Monday, 1 November 2010

Siege of Ladysmith

30 October 1899 and 28 February 1900.

I am 45 now, when I was a nipper I remember every Sunday Uncle Gil, actually Great uncle Gil (Gilbert) coming round for his Sunday dinner. I imagine he was in his early eighties. Most kids at that time would get Second World war stories as in the late sixties WW2 was fresh in everyone memory, or even World War One stories, but I got the Boer war.

Gil would get my toy soldiers out, line them up, some train track and buildings from my train set and he would give me a history lesson, the full 118 days of the siege and just to add icing on the cake after the story was told I was shown his war wound, his lower right leg has missing bone that was clear to see. In the winter time he would hobble onto the Settee and mum would get him hot water bottle to put directly on it.

On Christmas day he would proudly arrive in his best suit and medals with an uneaten box of chocolates he received from Queen Victoria for his service, with the inscription "I wish you a happy new year Victoria Reg", in a few weeks I will go up into the attic and get the Christmas decorations out and Gils Chocs will be placed once again at the centre of the dining room table and I will be asked the same question "Can we eat one?"

I visited Ladysmith three years ago and sadly got my camera stolen, not much to see really apart from noticing you are the only white person in town, but I did get a few on the phone from Rorkes Drift just a few miles up the road, and one of the best war memorials in the world.

Its also worth noting that the Boers just a few years after fighting this terrible dirty war fought side by side with allied troops in the trenches of France and Belgium as comrades.

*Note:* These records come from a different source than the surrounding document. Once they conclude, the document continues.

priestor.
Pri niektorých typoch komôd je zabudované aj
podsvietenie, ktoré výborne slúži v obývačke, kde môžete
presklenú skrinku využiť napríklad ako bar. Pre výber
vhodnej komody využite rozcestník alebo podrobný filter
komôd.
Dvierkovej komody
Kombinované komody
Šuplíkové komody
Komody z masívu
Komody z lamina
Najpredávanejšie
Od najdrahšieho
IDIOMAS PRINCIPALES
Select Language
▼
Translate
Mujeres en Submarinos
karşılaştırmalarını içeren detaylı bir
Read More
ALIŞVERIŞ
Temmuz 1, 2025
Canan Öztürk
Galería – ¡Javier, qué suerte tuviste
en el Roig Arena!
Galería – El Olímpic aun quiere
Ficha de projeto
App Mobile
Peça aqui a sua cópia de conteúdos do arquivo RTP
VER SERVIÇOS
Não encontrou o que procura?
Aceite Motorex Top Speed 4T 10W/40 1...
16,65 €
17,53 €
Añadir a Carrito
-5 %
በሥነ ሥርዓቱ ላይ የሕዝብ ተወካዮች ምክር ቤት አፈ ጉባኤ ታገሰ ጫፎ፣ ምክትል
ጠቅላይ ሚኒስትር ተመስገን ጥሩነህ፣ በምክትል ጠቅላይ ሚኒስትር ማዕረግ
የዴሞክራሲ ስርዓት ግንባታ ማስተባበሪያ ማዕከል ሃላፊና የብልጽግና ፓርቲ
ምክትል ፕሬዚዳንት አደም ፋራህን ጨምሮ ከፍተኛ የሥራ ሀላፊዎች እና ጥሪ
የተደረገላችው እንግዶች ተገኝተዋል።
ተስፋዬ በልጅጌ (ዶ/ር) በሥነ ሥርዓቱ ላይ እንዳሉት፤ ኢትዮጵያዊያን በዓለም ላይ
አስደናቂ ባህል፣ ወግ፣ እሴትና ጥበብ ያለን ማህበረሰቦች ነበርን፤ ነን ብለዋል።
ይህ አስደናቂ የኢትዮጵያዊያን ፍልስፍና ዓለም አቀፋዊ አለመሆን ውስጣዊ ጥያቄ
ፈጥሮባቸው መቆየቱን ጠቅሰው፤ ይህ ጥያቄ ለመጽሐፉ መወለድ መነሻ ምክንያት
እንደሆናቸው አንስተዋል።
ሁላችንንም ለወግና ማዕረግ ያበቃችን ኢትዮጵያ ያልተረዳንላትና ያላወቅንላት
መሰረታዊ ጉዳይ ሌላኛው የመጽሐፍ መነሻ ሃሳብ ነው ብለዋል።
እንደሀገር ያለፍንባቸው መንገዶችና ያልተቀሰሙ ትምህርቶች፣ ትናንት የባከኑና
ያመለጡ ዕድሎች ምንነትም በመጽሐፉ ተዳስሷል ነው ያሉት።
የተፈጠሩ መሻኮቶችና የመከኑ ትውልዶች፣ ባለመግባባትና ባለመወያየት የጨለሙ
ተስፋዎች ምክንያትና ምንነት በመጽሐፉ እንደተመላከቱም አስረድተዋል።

Gil has 116 days to survive. Including Christmas and the heat of summer.


Gaw said...

You're right about how strange it was that Brits and Boers fought side-by-side so soon after being at each other's throats. The career of Smuts is totally amazing really - from fierce guerilla leader to one of the top war leaders in the Empire. Come to think of it a bit like Lloyd George but more so. Great at co-opting outsiders, the English.

Chuck said...

Got to agree, Ladysmith is not the worlds greatest mecca of tourism, but the historical sites are interesting.
Apart from the ones you noted, the site where Churchill's train was ambushed and he was captured by the Boers is just down the road as well.